Tuesday 16 October 2012

Hong Kong's art market boom as China slows?

At the beginning of October, leading Chinese auctioneer China Guardian held its debut auction in Hong Kong, having been lured by Hong Kong's international buyers, low tax regime and stable regulatory framework.
Landscape series by Qi Bashi, Album of Mountains and Rivers
1922, which led China Guardian's auction
Reuters reports on the apparent shift in the Chinese art market as follows:
China Guardian's sale of Chinese art and classical furniture in the former British colony follows its rise as the world's third largest auction house on the crest of China's art market boom, with sales of $1.77 billion last year...

The sale, though relatively small, is seen as a symbolic foray by China's top auction company into the turf of goliaths Christie's and Sotheby's who have long dominated international auction hubs like Hong Kong, New York and London.
China Guardian's key rival, Poly International is also planning an inaugural Hong Kong sale in late November, while A&F Auction and Beijing Rongbao Auction aim to enter Hong Kong in one or two years, according to art market reports.
China's wave of millionaire buyers and investors have helped propel Hong Kong into the world's fourth largest art auction hub, with nearly 7 percent of global art auction revenue in 2011, according to French art database Artprice.com...

Art dealers and experts say the Chinese expansion into Hong Kong is also being driven by a tightening regulatory environment in China, that has grappled with widespread art crimes including tax evasion, a proliferation of fakes, money laundering and manipulative bidding practices...

In April, a large-scale Chinese customs probe into tax evasion on art imports delivered a blow to the art market, with at least six prominent art dealers, collectors and artists being investigated, according to art dealers and Chinese media reports. "The tax probe had a huge impact on the spring auctions in China," said the owner of an art gallery in Taipei who is a frequent buyer in the Chinese art market, but who declined to be identified because of the sensitivity of the matter. "Everyone finds himself in danger so the market is extremely cold." According to market researcher ArtTactic, total auction sales this spring from the biggest four auction houses in the China market dropped to $1.5 billion, 32 percent lower than the autumn season in 2011 and 43 percent less than a year before...

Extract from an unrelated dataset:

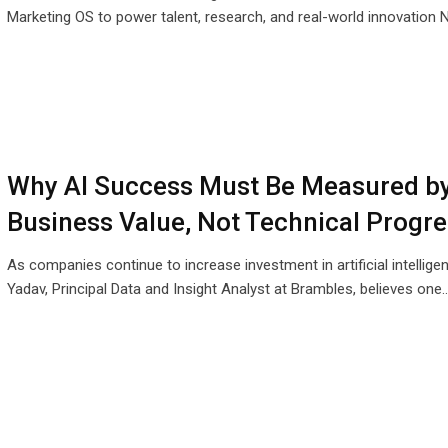
Marketing OS to power talent, research, and real-world innovation
Why AI Success Must Be Measured b
Business Value, Not Technical Progre
As companies continue to increase investment in artificial intellige
Yadav, Principal Data and Insight Analyst at Brambles, believes one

Art market experts, however, say Hong Kong's laissez-faire economy, solid regulatory framework and zero-tariffs on art imports, make it a secure and stable alternative for China's auction firms. Although Beijing has lowered its import duties on arts to 6 percent from 12 percent since the beginning of 2012, another 17 percent of value-added tax still poses a huge burden to Chinese auction houses.
It certainly seems that the Hong Kong market can only continue to grow, especially in light of its favourable tax regime as compared to China, as well as, obviously, its proximity.